- _Work item_
Go through the data below. Pull out every line that has the word "more".
------ Extracted information ------
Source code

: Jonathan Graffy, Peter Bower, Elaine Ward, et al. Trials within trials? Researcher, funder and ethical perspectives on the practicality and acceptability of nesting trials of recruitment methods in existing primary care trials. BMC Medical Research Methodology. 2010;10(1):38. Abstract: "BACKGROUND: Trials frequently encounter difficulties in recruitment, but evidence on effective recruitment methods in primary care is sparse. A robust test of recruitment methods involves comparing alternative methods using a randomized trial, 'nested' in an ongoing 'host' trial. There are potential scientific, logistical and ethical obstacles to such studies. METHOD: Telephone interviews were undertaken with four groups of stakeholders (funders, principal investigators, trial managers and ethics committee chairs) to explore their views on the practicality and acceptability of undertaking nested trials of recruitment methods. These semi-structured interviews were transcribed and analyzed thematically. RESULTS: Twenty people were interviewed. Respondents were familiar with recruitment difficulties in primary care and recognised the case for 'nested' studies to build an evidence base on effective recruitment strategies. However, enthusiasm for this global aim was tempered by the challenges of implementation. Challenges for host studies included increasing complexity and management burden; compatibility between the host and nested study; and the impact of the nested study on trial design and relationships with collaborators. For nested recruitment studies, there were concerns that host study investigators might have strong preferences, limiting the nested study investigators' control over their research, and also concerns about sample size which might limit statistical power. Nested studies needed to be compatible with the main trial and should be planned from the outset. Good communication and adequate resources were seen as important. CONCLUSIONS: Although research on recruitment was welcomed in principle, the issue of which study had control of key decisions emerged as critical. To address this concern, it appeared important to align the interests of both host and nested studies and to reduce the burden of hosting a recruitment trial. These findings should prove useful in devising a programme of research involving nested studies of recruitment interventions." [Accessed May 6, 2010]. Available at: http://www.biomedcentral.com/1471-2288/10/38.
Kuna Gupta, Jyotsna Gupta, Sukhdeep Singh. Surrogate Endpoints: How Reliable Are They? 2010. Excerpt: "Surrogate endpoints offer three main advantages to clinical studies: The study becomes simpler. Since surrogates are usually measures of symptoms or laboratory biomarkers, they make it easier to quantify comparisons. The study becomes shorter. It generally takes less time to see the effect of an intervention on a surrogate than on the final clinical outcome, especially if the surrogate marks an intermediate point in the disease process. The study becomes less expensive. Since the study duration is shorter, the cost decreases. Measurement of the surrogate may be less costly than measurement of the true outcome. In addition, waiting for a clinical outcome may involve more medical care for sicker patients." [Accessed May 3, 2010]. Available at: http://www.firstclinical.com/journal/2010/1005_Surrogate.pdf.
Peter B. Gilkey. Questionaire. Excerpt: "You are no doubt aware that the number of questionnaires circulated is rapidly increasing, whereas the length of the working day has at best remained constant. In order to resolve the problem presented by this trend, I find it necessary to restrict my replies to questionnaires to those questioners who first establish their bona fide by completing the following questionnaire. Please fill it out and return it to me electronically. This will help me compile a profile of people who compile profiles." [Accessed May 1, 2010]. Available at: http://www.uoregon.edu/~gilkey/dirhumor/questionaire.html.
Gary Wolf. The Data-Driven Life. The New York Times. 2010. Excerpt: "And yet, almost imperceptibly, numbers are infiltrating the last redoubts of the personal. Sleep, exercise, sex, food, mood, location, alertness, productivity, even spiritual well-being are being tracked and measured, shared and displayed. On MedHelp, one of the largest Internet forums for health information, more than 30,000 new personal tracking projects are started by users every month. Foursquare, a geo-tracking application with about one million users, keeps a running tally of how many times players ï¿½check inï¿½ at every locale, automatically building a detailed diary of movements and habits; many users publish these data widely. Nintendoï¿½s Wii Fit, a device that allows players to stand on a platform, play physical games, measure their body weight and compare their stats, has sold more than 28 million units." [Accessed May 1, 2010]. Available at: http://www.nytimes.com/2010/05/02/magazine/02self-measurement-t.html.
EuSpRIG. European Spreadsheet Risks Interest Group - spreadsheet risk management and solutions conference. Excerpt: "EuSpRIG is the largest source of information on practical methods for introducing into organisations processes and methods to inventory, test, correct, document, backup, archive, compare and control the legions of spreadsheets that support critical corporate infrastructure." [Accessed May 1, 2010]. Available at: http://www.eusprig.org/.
------
- _Result below_
Kuna Gupta, Jyotsna Gupta, Sukhdeep Singh. Surrogate Endpoints: How Reliable Are They? 2010. Excerpt: "Surrogate endpoints offer three main advantages to clinical studies: The study becomes simpler. Since surrogates are usually measures of symptoms or laboratory biomarkers, they make it easier to quantify comparisons. The study becomes shorter. It generally takes less time to see the effect of an intervention on a surrogate than on the final clinical outcome, especially if the surrogate marks an intermediate point in the disease process. The study becomes less expensive. Since the study duration is shorter, the cost decreases. Measurement of the surrogate may be less costly than measurement of the true outcome. In addition, waiting for a clinical outcome may involve more medical care for sicker patients." [Accessed May 3, 2010]. Available at: http://www.firstclinical.com/journal/2010/1005_Surrogate.pdf.
Gary Wolf. The Data-Driven Life. The New York Times. 2010. Excerpt: "And yet, almost imperceptibly, numbers are infiltrating the last redoubts of the personal. Sleep, exercise, sex, food, mood, location, alertness, productivity, even spiritual well-being are being tracked and measured, shared and displayed. On MedHelp, one of the largest Internet forums for health information, more than 30,000 new personal tracking projects are started by users every month. Foursquare, a geo-tracking application with about one million users, keeps a running tally of how many times players ï¿½check inï¿½ at every locale, automatically building a detailed diary of movements and habits; many users publish these data widely. Nintendoï¿½s Wii Fit, a device that allows players to stand on a platform, play physical games, measure their body weight and compare their stats, has sold more than 28 million units." [Accessed May 1, 2010]. Available at: http://www.nytimes.com/2010/05/02/magazine/02self-measurement-t.html.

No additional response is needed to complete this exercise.